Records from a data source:
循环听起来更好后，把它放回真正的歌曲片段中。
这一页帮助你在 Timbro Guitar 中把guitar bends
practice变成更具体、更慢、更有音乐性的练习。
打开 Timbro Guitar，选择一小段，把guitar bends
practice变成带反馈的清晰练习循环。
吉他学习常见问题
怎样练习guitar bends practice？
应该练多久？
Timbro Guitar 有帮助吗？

Exercise brief:
Where a line above contains the word "bends", copy that line.

Completed exercise:
这一页帮助你在 Timbro Guitar 中把guitar bends
打开 Timbro Guitar，选择一小段，把guitar bends
怎样练习guitar bends practice？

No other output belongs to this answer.